How to read a flame chart?
Each frame represents a function (mysql_execute_command, for instance), while the entire horizontal line (x-axis) represents the call stack methods (arranged alphabetically).
These horizontal lines are ordered from top to bottom (the y-axis), representing the call stack in a method-level hierarchy view. Frames within the x-axis represent the resource consumption or duration of the request. The larger or broader a frame is, the more resources (CPU and memory) are currently being consumed. This view can help quickly pinpoint the top consuming methods.
Conclusion
Traditional profiling techniques are not only resource-intensive, but they also have a high running cost, making them suitable only for short-term use.
Continuous profiling, on the other hand, is an advanced and modern profiling technique. It is a more efficient and effective means of discovering the areas that consume most resources by either a line of code, method, or component. With this information at hand, developers can understand the behavior of a profiled app and provide solutions to enhance the performance of an application.
This approach ultimately delivers faster and cost-efficient apps and makes end-users happy.
Continuous Profiler FAQs
How does continuous profiling work?
Continuous profiling works by running a profiler on the application, which collects data about the application's behavior as it runs. The profiler can collect information such as CPU utilization, memory usage, and call stack traces, among other things. This data is then analyzed and presented to the developer in a way that makes it easy to identify performance bottlenecks and memory leaks.
Why is continuous profiling important?
Continuous profiling is important because it helps developers identify performance issues early in the development process, before they become major problems. By profiling the application in real-time, developers can quickly identify areas that need optimization and make changes to improve the application's performance.

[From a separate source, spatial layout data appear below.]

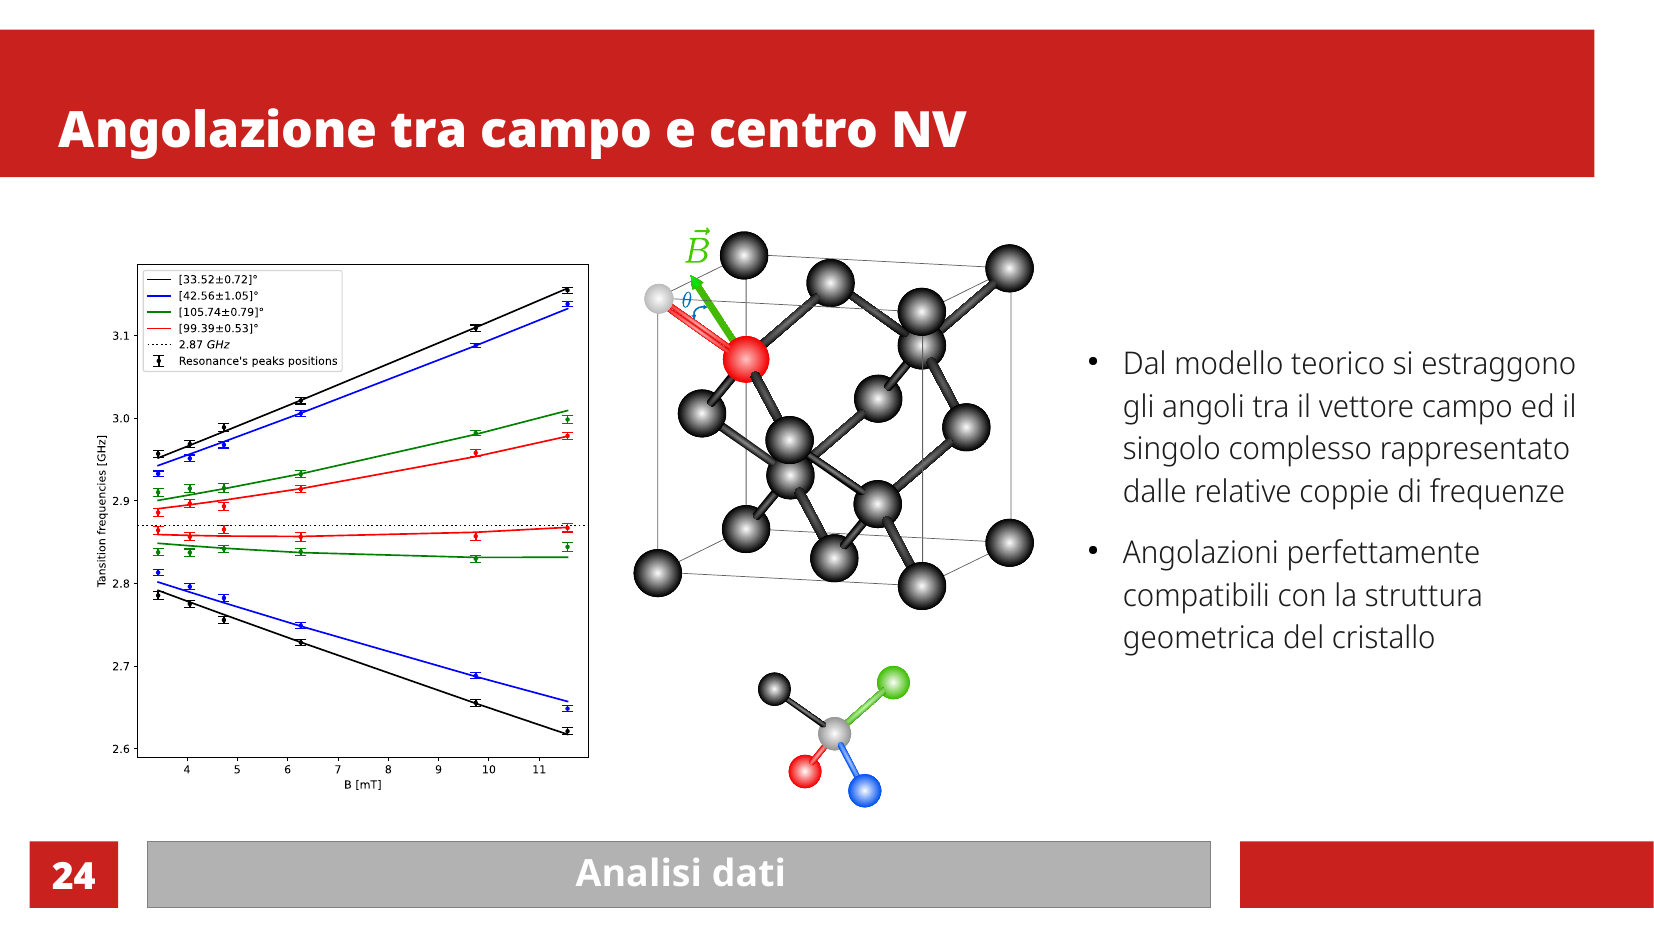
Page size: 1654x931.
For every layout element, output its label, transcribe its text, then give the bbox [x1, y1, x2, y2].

text_box Analisi dati [155, 838, 1206, 905]
picture [75, 162, 1159, 858]
title Angolazione tra campo e centro NV [59, 44, 1595, 163]
list Dal modello teorico si estraggono gli angoli tra il vettore campo ed il singolo complesso rappresentato dalle relative coppie di frequenze Angolazioni perfettamente compatibili con la struttura geometrica del cristallo [1087, 211, 1613, 788]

What are the benefits of continuous profiling?
The benefits of continuous profiling include improved application performance, reduced memory usage, and faster problem resolution. Additionally, continuous profiling can help prevent bugs and security vulnerabilities from being introduced into the application.
What tools are available for continuous profiling?
There are several tools available for continuous profiling, including commercial tools like DataDog, New Relic, and Google Cloud Profiler, as well as open-source tools like perf, gperftools, and valgrind. The choice of tool will depend on the specific needs of the application and the development team.
How can developers integrate continuous profiling into their workflow?
Developers can integrate continuous profiling into their workflow by using a profiling tool that integrates with their development environment. For example, some profilers have plugins for popular Integrated Development Environments (IDEs) like Eclipse and Visual Studio. Developers can then run the profiler on their application as they work, and use the profiler's output to optimize their code and improve performance.